> _Work task_: Return every line from the beginning of the records through the line containing "en onverwachte kosten achteraf", including that line, and copy each one character for character.

⁂

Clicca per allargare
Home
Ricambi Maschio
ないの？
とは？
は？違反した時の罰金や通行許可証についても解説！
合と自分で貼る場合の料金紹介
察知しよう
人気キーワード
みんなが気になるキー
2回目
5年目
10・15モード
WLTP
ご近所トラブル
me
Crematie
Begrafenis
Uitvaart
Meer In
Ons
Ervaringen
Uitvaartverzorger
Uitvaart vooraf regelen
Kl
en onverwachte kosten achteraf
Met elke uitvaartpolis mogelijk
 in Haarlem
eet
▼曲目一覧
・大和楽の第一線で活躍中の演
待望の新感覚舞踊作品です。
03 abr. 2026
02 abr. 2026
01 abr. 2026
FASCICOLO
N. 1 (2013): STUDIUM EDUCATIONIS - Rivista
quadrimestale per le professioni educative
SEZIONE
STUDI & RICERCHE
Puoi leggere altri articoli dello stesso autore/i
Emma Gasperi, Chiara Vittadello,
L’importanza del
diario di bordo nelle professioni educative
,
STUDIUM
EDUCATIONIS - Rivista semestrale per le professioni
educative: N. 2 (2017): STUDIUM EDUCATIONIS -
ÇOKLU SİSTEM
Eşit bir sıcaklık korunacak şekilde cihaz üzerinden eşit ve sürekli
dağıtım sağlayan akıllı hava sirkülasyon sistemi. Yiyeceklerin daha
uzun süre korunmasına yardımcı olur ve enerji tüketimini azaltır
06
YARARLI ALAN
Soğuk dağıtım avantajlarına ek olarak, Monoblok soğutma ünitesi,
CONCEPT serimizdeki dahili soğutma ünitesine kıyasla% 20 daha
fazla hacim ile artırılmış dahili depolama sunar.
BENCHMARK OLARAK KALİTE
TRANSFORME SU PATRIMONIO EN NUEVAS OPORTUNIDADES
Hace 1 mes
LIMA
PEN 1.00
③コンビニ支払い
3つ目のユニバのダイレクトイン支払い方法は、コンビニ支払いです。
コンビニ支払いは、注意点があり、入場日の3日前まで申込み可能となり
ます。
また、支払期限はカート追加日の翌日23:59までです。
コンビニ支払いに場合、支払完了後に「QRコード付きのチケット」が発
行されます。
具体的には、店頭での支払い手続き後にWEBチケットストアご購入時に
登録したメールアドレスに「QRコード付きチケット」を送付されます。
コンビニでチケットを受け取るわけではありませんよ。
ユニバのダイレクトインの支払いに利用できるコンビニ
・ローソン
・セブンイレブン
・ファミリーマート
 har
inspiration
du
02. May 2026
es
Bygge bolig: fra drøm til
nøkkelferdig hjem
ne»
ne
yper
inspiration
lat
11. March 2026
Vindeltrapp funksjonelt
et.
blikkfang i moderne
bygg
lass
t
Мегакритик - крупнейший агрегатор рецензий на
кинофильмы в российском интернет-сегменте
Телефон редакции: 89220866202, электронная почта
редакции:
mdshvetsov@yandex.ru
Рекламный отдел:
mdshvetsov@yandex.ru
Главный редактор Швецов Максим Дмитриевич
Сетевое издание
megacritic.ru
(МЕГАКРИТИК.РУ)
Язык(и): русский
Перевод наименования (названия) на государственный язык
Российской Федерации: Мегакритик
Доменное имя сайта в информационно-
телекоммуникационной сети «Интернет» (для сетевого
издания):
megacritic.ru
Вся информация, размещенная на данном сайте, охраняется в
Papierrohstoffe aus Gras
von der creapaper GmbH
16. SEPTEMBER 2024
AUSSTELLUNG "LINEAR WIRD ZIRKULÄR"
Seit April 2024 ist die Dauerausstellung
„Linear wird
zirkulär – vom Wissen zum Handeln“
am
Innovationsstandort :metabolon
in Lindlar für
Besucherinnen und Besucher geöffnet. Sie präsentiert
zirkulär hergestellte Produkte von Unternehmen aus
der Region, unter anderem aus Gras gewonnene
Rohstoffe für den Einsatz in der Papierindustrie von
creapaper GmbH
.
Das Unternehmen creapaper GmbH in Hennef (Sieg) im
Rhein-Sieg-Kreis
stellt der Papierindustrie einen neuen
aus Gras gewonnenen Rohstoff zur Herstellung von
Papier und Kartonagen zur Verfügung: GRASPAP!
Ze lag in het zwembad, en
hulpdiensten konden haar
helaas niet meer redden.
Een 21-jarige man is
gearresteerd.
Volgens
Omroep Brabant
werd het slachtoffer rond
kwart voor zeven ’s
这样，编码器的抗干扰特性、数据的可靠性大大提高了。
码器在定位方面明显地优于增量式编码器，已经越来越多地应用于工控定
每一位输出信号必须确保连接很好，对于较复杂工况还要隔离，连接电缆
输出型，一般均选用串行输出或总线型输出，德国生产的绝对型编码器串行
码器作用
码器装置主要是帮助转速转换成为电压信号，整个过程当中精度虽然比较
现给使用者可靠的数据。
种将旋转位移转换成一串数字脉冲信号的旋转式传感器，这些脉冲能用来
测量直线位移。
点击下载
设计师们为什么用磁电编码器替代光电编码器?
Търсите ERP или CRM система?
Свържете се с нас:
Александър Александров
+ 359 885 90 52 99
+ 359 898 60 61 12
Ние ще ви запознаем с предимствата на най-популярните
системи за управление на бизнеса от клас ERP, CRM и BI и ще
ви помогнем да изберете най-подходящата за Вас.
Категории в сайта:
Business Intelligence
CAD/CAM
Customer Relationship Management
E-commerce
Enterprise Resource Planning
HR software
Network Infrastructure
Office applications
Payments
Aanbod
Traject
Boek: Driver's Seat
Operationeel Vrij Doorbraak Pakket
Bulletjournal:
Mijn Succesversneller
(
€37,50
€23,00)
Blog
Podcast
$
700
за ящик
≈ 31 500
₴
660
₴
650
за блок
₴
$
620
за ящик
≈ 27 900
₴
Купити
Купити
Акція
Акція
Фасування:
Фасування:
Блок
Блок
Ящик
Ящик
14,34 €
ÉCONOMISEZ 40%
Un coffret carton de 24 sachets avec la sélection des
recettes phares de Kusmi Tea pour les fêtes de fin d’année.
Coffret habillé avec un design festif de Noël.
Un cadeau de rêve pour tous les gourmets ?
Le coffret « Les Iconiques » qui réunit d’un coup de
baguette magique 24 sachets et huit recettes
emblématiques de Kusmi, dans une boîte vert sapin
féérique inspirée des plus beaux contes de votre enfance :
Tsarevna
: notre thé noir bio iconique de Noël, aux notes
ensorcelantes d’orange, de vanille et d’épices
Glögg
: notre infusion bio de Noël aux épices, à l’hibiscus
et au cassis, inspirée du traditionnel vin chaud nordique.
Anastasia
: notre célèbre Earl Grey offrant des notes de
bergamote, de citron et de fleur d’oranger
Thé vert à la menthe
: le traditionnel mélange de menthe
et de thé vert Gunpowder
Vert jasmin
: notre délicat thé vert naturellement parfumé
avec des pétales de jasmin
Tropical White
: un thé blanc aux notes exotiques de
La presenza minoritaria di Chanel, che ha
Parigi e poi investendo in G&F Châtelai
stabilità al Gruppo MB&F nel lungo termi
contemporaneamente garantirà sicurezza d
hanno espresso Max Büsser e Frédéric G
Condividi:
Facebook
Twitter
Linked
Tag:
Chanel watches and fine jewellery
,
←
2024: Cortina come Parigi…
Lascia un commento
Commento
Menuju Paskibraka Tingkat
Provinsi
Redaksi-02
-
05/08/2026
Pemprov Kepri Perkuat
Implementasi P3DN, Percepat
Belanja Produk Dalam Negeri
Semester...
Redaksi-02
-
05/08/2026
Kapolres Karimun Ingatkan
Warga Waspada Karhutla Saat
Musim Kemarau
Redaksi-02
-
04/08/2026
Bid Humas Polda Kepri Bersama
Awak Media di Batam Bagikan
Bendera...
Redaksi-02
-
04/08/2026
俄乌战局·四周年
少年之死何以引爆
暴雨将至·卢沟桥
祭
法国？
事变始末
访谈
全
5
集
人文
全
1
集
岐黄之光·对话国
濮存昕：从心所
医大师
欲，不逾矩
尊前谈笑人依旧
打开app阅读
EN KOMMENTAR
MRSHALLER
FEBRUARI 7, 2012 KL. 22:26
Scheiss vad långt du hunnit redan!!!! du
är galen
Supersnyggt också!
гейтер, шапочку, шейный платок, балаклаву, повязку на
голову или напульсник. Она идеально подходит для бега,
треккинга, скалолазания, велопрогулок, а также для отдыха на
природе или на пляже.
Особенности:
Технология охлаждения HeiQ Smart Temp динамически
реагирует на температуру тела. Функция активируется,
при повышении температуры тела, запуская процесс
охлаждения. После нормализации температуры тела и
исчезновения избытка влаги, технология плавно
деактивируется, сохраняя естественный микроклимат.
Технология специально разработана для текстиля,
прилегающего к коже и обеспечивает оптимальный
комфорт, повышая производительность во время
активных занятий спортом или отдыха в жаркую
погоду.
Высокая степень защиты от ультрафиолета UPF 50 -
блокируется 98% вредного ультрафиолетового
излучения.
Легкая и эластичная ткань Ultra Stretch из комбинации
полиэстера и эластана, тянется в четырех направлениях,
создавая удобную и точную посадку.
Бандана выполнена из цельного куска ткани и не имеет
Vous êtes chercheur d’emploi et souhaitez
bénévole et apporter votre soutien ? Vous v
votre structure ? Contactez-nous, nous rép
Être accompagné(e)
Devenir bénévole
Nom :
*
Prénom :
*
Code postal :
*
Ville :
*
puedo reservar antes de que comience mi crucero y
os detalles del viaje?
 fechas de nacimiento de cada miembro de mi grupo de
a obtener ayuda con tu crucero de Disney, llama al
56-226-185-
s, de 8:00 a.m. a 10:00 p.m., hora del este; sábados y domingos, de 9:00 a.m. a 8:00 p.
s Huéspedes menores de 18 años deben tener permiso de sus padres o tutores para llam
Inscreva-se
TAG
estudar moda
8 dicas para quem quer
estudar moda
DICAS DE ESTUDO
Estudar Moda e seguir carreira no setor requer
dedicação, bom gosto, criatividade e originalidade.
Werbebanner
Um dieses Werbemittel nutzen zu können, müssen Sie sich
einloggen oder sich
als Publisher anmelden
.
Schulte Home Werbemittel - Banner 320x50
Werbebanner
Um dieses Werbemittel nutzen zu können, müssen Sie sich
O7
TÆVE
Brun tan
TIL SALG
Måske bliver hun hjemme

⁂

> _Output_:
Clicca per allargare
Home
Ricambi Maschio
ないの？
とは？
は？違反した時の罰金や通行許可証についても解説！
合と自分で貼る場合の料金紹介
察知しよう
人気キーワード
みんなが気になるキー
2回目
5年目
10・15モード
WLTP
ご近所トラブル
me
Crematie
Begrafenis
Uitvaart
Meer In
Ons
Ervaringen
Uitvaartverzorger
Uitvaart vooraf regelen
Kl
en onverwachte kosten achteraf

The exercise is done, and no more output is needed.